• Soal Latihan:
Menurut teks tentang sifat belas kasih, mengapa Allah melarang Nabi Ibrahim memakai doanya yang mustajab untuk membinasakan hamba-Nya? Jelaskan alasan yang disebutkan dalam teks itu.

• Teks Dokumen:

# # # # # # #

Rosululloh bersabda: 

“Tidak akan di cabut sifat rahmat belas kasih kecuali dari hati orang yang celaka”.


 Dan sabdanya lagi:


الراحمونَ يَرْحمهمُ الرَحْمن، اِرحَمُوامَنْ فى الارضِ يَرْحمكُم من فى السمَاءِ.

“orang yang belas kasih, di kasihi oleh Alloh (ar-rohman), karena itu kasihanilah orang yang di bumi niscaya kamu di kasihi orang yang di langit”.


Di riwayatkan bahwa nabi Ibrahim as. Pernah merasa dalam hatinya, seakan akan ia sangat belas kasih terhadap makhluk, maka Alloh membuka kasyaf sehingga bisa melihat alam Malakut, dan bisa melihat semua penduduk bumi dan segala perbuatannya,  dan ketika nabi Ibrohim melihat orang yang berbuat dosa / durhaka, ia berdo’a: Ya Alloh, binasakanlah mereka. Dan seketika orang itu mati, dan itu berulang kali di lakukan nabi Ibrohim,. Lalu Alloh memberi wahyu pada nabi Ibrohim : hai Ibrohim, engkau itu seorang yang mustajab do’anya maka jangan engkau gunakan untuk membinasakan hambaku, karena hambaku itu salah satu dari tiga golongan, 


1. Ada kalanya Dia mau bertaubat, dan Aku ampuni dosa-dosanya. 

2. Ada kalanya dia akan menurunkan keturunan yang taat dan bertasbih padaku. 

3. Ada kalanya ia kembali menghadap padaKu, maka terserah bagi Aku untuk mengampunkan dosanya atau menyiksanya.


Ada keterangan ulama’ lain meriwayatkan: 

apa yang di alami Nabi ibrohim itu yang menyebabkan Alloh memerintahkan menyembelih puteranya (Nabi Isma’il)  dan ketika Nabi Ibrohim memegang pisau untuk menyembelih puteranya ia berkata: Ya Alloh, ini putraku, buah hatiku orang yang sangat aku cinta. Tiba-tiba ada jawaban: 

ingatlah ketika engkau meminta padaku untuk membinasakan hambaku, apakah engkau tidak tahu bahwa Aku amat kasih pada hambaKu, sebagaimana kasihmu terhadap anakmu, maka jika engkau memita padaKu untuk membunuh hambaKu, maka Aku minta padamu untuk membunuh anak kandungmu, jadi satu-satu, ingatlah, yang memulai itu yang lebih kejam.


 



 

162-166 “Hati Menjadi Sumbernya Nur”

 📓Terjemahan kitab alhikam

📄hikmah 162-166


“Hati Menjadi Sumbernya Nur”


مطالعُ الانوارالقلوب والاسرارُ


162. “Sumbernya berbagai Nur cahaya Ilahi (nur ilmu bagaikan bintang, nur ma’rifat bagaikan bulan dan nur tauhid bagaikan matahari) itu dalam hati manusia dan rahasia-rahasianya (asror)”.

# # # # # # #

• Baris Data:
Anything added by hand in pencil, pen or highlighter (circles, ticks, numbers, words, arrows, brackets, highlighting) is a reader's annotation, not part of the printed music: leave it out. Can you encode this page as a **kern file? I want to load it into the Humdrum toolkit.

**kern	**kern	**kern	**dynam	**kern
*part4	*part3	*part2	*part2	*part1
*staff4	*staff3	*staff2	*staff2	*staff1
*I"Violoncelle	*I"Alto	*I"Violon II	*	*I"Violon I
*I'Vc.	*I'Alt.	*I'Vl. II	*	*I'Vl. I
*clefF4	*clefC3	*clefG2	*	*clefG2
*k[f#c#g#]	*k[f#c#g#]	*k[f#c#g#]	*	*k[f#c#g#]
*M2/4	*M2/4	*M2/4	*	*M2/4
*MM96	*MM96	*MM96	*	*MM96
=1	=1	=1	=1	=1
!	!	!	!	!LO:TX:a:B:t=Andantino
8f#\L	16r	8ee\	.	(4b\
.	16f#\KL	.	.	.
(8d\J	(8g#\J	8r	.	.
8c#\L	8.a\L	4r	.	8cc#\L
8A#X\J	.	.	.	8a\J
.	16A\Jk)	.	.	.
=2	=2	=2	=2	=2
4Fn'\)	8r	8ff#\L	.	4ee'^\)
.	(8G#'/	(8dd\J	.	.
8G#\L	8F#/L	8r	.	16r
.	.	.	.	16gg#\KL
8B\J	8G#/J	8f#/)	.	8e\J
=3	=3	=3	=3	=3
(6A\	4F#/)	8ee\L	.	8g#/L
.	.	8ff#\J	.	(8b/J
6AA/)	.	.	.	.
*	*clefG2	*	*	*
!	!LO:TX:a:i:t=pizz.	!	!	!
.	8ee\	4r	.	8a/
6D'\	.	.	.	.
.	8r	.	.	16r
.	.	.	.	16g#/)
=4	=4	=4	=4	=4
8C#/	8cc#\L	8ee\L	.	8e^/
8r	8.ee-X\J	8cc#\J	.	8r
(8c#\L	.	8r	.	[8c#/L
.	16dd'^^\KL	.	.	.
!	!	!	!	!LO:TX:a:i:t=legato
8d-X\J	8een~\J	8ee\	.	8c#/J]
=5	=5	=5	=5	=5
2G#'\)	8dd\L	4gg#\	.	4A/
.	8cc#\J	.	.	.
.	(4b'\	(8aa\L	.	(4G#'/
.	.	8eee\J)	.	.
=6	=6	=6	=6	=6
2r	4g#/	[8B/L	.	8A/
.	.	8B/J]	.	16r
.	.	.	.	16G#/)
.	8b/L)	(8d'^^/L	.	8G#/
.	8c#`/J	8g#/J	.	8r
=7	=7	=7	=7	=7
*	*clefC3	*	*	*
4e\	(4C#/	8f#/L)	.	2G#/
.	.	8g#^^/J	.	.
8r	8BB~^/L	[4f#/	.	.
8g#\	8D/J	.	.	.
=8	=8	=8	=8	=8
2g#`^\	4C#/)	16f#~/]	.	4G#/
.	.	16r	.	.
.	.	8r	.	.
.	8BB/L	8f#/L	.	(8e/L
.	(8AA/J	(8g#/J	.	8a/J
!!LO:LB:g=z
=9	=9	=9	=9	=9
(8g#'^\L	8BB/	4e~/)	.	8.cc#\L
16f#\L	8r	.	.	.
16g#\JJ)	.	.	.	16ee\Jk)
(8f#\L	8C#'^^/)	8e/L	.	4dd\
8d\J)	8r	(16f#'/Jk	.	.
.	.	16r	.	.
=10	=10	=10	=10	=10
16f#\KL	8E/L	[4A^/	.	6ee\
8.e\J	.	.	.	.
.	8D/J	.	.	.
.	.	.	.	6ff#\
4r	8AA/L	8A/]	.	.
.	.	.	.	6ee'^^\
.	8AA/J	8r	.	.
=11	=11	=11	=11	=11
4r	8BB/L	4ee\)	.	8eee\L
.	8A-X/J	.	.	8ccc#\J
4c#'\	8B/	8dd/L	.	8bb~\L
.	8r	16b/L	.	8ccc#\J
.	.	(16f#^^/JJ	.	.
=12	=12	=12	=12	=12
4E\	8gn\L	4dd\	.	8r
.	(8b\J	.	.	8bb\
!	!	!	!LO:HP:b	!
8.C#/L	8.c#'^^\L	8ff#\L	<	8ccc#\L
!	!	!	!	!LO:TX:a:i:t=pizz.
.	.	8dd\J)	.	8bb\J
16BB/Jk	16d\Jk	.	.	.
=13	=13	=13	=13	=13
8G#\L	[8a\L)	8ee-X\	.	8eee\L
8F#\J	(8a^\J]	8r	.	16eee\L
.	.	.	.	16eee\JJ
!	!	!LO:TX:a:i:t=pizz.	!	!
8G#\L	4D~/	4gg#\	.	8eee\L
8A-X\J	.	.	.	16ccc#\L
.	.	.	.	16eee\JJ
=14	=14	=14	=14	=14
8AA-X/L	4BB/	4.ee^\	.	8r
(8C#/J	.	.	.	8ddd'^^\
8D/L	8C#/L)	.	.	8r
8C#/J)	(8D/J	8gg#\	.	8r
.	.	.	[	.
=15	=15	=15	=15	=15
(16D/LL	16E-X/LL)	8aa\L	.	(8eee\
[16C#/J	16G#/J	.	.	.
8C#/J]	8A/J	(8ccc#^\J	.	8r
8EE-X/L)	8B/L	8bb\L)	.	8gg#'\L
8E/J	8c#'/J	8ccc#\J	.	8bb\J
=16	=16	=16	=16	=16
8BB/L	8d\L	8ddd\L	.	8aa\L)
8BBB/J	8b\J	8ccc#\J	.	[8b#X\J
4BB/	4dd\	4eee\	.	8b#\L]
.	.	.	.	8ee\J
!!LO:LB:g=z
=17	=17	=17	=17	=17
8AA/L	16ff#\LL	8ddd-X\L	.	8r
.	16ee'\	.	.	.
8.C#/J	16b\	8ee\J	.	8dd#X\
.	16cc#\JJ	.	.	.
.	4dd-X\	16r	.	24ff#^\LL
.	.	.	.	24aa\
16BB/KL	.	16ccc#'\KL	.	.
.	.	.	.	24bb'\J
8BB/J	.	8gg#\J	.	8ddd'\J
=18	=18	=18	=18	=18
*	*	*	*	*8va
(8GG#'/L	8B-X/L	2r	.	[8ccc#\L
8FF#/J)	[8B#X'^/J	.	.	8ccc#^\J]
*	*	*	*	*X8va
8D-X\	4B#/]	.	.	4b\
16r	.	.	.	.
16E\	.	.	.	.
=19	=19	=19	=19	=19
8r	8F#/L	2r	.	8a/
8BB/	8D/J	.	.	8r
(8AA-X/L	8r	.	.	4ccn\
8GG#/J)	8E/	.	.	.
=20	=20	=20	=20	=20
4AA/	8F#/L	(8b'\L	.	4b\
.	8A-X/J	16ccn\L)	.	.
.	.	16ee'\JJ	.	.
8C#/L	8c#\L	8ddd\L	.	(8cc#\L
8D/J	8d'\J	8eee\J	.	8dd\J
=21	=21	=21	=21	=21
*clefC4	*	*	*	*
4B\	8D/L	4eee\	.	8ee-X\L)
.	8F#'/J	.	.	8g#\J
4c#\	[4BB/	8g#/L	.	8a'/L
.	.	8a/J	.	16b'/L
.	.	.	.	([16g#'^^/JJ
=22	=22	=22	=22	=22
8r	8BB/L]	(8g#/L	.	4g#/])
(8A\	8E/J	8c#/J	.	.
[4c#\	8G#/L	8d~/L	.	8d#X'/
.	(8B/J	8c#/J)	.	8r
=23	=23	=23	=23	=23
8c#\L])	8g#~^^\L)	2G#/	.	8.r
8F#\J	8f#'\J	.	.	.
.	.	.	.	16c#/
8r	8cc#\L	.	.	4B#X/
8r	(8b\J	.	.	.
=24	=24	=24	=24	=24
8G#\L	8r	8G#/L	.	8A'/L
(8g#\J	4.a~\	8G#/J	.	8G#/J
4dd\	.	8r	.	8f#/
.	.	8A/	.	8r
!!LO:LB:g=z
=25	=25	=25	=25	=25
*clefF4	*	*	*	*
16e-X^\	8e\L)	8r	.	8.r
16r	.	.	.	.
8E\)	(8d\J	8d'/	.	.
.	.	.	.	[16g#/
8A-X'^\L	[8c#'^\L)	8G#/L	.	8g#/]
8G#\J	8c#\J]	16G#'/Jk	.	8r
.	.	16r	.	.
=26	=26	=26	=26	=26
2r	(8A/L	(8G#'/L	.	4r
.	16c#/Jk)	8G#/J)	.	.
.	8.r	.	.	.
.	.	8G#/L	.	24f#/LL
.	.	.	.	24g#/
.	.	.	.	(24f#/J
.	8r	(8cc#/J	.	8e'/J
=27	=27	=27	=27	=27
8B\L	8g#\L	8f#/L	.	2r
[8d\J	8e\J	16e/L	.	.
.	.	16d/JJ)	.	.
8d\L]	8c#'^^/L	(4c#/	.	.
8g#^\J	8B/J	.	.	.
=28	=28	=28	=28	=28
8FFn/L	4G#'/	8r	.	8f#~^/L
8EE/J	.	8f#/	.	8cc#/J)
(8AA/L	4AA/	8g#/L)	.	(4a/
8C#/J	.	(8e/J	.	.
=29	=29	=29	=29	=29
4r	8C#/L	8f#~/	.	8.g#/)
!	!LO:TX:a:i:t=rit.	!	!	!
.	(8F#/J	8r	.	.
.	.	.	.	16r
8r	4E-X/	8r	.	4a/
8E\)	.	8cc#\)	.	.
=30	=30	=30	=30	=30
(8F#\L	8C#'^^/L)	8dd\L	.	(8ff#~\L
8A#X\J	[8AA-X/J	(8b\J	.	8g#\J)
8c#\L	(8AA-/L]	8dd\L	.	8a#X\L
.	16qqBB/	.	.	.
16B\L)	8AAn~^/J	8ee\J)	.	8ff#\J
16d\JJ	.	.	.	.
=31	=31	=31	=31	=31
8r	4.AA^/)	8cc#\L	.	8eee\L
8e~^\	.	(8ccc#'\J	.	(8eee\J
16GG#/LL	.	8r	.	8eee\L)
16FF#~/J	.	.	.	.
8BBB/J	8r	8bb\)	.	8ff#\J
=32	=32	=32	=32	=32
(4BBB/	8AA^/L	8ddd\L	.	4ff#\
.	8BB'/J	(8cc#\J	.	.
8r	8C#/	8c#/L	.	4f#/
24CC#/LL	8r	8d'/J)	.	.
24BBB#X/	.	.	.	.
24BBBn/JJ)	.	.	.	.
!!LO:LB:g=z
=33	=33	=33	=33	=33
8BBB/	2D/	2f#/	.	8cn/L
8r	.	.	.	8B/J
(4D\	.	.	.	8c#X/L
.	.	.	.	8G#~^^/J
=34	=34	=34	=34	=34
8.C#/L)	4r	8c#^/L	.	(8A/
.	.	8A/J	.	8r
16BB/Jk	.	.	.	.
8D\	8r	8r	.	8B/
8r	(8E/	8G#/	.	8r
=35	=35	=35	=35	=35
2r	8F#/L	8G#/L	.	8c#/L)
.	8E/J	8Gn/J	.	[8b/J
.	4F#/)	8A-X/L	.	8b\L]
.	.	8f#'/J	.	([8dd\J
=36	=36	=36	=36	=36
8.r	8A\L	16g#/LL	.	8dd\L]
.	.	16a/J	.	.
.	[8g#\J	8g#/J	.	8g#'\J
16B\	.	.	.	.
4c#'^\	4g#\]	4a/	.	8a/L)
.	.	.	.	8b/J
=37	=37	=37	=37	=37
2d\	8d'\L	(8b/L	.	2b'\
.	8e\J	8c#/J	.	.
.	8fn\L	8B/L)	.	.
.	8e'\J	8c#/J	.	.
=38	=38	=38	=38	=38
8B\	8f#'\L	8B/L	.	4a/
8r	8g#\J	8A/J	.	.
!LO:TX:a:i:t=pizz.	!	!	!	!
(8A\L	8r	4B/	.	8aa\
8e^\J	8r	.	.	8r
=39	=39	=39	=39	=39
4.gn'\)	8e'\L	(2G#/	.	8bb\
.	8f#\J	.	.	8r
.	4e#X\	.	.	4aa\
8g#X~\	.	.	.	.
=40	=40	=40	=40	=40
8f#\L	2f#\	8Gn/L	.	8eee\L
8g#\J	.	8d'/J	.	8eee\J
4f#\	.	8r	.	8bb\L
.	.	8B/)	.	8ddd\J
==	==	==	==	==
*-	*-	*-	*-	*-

# # # # # # #

• Jawaban Soal:
Hamba Allah itu termasuk salah satu dari tiga golongan. Ada kalanya ia mau bertobat, lalu Allah mengampuni dosa-dosanya. Ada kalanya ia akan menurunkan keturunan yang taat dan bertasbih kepada Allah. Ada kalanya pula ia kembali menghadap kepada Allah, dan terserah Allah untuk mengampuni dosanya atau menyiksanya.